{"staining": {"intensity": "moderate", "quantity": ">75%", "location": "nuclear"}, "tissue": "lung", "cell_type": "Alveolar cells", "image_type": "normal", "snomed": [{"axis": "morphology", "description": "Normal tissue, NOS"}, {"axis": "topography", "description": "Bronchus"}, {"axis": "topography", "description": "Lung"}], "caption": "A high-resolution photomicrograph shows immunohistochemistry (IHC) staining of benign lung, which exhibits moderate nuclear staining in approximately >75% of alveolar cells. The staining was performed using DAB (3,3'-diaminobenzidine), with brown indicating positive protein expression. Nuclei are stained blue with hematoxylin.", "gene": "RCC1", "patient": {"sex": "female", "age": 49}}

----

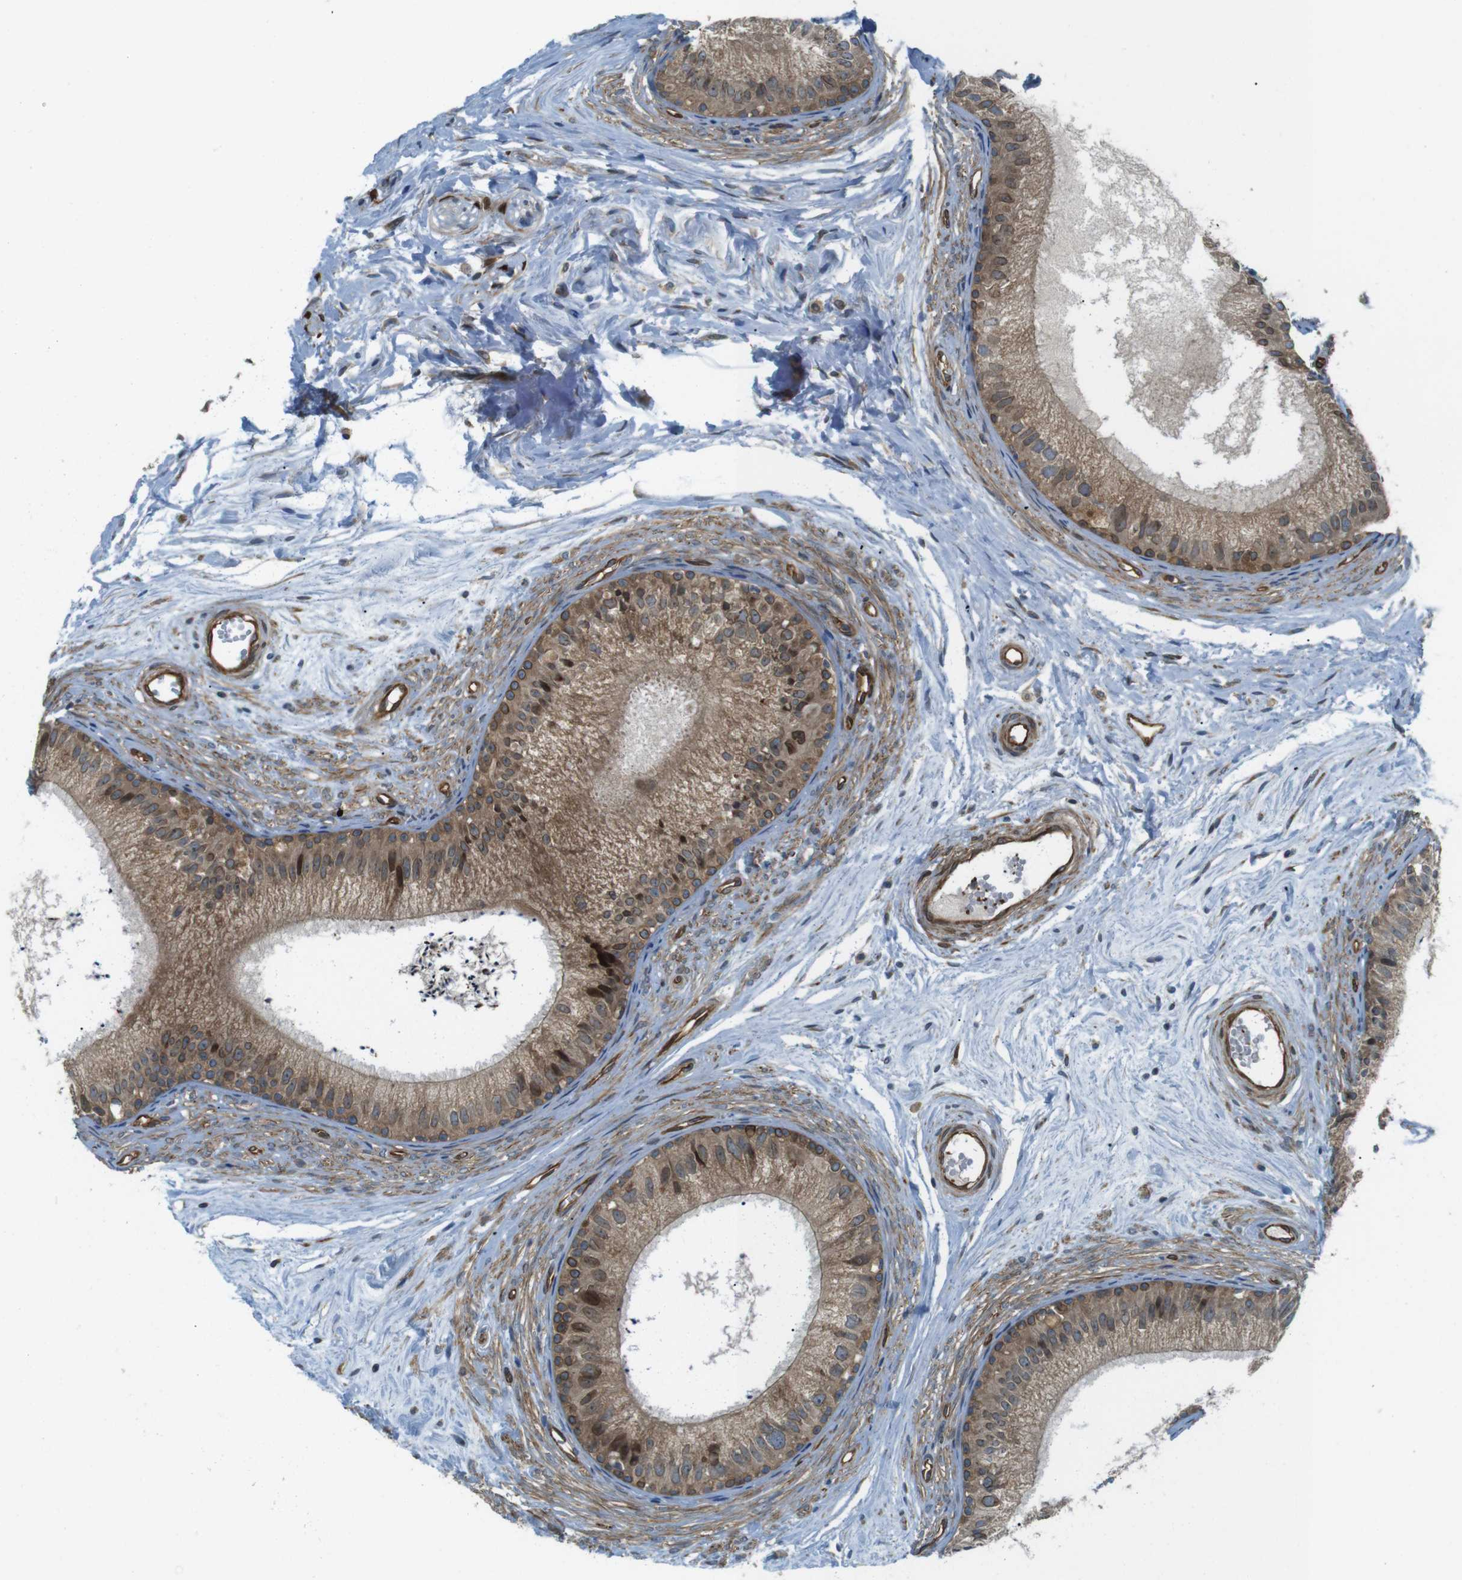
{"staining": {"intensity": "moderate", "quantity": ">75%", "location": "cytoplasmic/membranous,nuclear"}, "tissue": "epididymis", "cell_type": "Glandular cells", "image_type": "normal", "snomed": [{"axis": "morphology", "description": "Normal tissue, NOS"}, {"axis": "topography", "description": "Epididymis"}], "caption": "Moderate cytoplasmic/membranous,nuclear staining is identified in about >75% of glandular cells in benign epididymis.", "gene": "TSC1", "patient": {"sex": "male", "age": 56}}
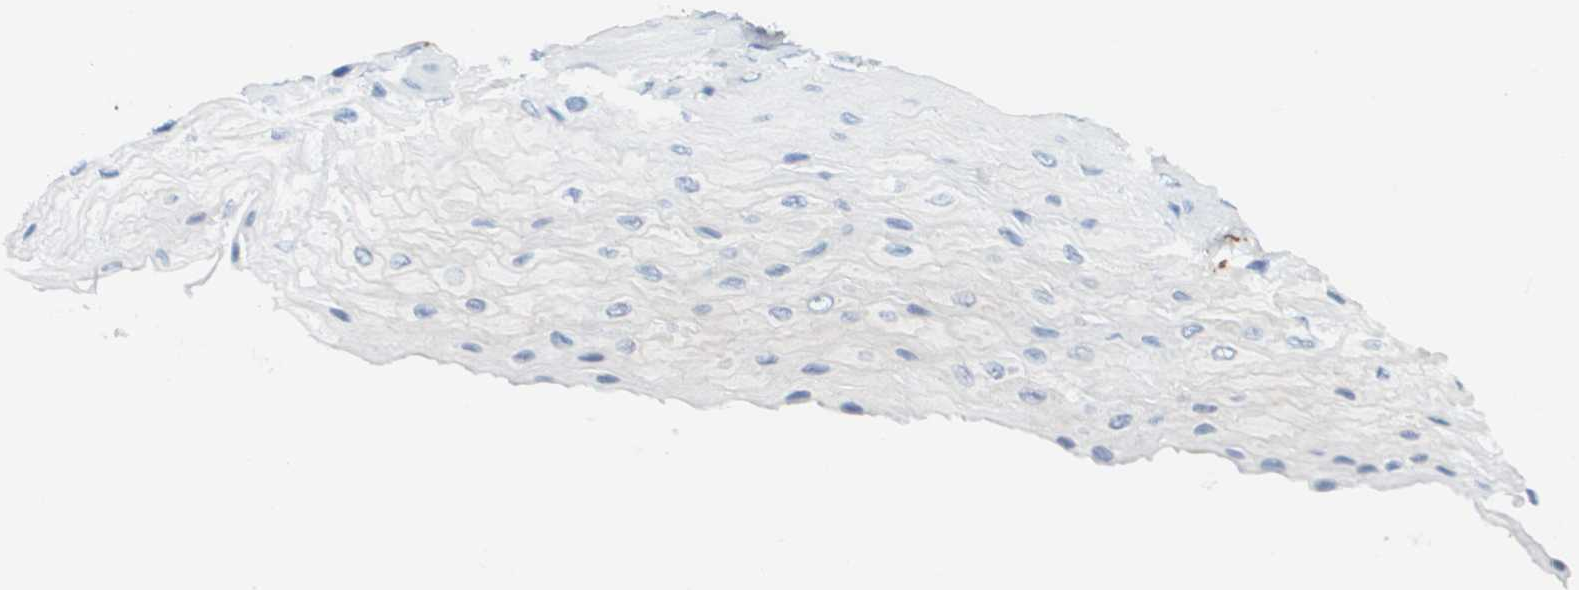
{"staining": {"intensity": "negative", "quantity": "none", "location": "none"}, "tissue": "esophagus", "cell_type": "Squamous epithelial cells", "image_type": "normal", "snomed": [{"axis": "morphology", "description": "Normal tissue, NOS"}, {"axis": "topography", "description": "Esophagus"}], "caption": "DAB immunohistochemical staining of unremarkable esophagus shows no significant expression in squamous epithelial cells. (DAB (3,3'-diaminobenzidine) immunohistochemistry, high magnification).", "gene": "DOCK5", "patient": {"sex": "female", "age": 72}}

----

» **What you have to do**
Report the number of lines in the listing above that hold the word "nuclear", and give no other text.

» **Task output**
2